# Upgraded my driveway theater video system



## Oggie (Dec 17, 2009)

Well, the lady realized how completely taken back by the idea of a mobile outdoor theater was and planted a nice little christmas toy on me. She upgraded my aaxa p2 to an aaxa m1 micro projector. I still have both, but this one shoots way bigger than the p2 did. 

aaxa p2 projection (this is the old one)

















aaxa m1 projection (this is the NEW one)

























specs:
http://www.aaxatech.com/products/m1_micro_projector.htm


----------



## Oggie (Dec 17, 2009)

the difference is the p2 had 33 lumens and the m1 has 66 lumens of power. however, size is sacrificed for brightness so the m1 is a little larger. not a big deal, though.


----------



## ironglen (Mar 4, 2009)

:yikes: That looks GREAT, Oggie. I especially like the straight on garage door view :T

I could see this being really nice if you: had lots of friends over often, had lots of children, with their friends, and I guess have lots of nice late fall-early spring evenings with nice weather. All you need is the 5.1 mobile speaker system-sweet!

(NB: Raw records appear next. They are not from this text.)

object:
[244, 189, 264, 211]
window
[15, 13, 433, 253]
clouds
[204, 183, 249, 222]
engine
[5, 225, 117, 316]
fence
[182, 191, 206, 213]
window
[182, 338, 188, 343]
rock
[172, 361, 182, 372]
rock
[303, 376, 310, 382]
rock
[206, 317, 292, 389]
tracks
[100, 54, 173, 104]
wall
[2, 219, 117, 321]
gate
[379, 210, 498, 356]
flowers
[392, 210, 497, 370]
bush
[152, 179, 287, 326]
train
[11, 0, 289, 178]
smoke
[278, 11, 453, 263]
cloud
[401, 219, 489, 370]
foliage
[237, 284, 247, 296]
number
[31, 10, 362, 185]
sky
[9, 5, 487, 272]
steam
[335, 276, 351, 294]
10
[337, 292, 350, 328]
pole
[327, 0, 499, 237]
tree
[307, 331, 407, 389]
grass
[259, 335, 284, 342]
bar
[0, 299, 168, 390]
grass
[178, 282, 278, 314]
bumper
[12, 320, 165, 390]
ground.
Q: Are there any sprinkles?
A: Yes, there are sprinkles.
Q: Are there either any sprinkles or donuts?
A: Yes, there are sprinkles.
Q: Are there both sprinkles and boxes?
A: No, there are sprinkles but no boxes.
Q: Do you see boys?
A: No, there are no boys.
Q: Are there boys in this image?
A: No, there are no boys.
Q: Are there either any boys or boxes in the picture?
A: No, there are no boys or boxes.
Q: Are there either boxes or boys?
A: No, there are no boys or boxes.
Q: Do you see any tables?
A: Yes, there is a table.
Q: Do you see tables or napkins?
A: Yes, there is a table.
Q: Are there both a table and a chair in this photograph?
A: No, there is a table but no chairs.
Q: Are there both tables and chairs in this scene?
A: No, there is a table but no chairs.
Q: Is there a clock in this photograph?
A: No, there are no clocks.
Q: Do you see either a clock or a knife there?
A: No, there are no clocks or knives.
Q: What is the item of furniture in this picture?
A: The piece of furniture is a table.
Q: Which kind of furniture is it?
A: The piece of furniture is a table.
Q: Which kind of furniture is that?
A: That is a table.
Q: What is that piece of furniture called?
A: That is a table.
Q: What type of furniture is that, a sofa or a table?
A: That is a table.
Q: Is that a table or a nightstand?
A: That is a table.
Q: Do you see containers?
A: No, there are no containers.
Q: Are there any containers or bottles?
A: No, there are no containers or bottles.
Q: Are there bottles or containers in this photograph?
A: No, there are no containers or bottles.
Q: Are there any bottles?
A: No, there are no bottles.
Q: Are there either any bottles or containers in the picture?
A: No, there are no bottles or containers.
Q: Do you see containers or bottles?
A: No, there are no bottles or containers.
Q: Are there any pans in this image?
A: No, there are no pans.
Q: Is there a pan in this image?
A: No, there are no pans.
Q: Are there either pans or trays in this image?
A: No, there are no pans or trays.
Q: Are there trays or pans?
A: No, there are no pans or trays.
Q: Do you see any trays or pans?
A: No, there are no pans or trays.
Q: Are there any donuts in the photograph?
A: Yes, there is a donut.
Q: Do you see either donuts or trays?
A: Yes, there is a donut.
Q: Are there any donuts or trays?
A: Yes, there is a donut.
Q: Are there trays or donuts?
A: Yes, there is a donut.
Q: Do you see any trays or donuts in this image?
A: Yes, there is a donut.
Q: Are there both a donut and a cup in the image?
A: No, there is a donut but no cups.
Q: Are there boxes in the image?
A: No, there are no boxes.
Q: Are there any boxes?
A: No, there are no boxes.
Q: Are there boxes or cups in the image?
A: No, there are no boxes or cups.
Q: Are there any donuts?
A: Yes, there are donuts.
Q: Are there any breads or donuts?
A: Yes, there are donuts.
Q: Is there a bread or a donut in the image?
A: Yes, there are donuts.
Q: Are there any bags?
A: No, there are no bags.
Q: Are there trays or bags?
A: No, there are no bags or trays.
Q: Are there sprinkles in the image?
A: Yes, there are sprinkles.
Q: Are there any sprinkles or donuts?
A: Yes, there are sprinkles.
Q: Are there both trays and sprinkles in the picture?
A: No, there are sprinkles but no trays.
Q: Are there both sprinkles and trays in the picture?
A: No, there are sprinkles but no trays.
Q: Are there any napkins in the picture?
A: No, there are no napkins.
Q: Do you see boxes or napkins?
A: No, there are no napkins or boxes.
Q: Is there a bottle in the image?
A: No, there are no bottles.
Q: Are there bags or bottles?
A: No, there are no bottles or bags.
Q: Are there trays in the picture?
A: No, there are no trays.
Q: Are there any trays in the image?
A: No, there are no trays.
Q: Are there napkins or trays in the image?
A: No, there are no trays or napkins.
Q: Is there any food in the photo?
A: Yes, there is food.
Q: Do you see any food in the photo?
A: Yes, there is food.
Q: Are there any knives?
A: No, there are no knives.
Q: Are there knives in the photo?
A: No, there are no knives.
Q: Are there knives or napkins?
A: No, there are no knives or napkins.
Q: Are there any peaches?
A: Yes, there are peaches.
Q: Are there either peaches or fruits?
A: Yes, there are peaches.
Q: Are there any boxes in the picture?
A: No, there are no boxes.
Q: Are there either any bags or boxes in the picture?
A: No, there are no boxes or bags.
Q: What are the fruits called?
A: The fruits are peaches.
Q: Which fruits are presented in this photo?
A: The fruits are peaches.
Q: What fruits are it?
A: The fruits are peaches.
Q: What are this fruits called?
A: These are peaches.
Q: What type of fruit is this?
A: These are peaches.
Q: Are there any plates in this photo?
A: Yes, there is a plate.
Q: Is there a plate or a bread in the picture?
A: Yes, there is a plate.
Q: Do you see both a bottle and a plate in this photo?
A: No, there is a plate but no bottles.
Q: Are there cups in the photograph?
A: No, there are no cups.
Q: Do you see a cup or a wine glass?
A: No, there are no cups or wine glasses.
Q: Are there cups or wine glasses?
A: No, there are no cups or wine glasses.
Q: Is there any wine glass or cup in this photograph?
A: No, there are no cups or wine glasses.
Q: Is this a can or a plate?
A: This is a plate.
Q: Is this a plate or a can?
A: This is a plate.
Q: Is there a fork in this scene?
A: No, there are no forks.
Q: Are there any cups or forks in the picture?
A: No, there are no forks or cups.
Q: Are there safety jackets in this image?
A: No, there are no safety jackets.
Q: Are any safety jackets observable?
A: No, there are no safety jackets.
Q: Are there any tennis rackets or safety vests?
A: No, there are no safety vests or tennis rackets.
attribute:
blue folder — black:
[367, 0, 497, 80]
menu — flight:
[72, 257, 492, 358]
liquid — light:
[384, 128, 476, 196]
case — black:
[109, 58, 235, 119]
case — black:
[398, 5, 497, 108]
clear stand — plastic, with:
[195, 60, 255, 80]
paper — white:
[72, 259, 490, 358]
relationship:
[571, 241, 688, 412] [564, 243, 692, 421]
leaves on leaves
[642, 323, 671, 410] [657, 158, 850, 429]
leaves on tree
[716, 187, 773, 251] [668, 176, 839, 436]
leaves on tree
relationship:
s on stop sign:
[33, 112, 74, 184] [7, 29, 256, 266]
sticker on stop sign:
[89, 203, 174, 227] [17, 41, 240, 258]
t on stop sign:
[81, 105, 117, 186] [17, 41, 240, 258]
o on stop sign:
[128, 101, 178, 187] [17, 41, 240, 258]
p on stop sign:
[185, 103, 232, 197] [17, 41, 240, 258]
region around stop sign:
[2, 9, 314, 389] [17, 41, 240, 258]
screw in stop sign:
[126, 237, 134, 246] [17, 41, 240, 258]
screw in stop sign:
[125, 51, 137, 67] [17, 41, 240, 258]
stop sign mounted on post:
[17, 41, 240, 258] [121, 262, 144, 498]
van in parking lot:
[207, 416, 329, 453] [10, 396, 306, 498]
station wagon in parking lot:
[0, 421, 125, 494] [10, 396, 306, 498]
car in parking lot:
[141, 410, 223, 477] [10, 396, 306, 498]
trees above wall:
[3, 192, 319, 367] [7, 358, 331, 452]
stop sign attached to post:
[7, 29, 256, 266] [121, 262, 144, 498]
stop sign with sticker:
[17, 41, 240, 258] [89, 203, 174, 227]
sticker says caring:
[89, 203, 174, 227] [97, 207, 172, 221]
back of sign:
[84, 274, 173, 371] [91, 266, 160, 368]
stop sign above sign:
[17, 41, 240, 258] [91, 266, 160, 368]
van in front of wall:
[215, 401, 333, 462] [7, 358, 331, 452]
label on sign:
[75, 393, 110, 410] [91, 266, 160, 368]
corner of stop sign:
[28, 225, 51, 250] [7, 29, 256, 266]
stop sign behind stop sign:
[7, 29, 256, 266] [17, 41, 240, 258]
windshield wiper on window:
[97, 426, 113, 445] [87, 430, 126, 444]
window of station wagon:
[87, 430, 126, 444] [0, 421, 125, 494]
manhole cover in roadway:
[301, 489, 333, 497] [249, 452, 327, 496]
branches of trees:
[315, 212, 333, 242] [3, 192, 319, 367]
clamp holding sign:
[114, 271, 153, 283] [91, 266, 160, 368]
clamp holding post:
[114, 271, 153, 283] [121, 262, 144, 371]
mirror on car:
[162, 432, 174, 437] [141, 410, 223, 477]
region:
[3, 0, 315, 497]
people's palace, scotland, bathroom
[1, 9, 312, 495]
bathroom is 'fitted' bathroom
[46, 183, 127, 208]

We have a drive-in theater and I once brought my sub in the back of my truck along with stereo fronts. I just had too- it was War of the Worlds! I guess I have what you call BASSic Instinct!:rofl2:


----------



## Oggie (Dec 17, 2009)

I live in california so the weather here is always nice. its been about 50-65 the last few nights... hence my snuggie wearing ladyfriend. we always have friends around. it gets ridiculous.


----------



## bustedtweeter (Nov 12, 2009)

holy that is cool - nice job man! I just ordered my L1 projector! I'll update you if it's better!


----------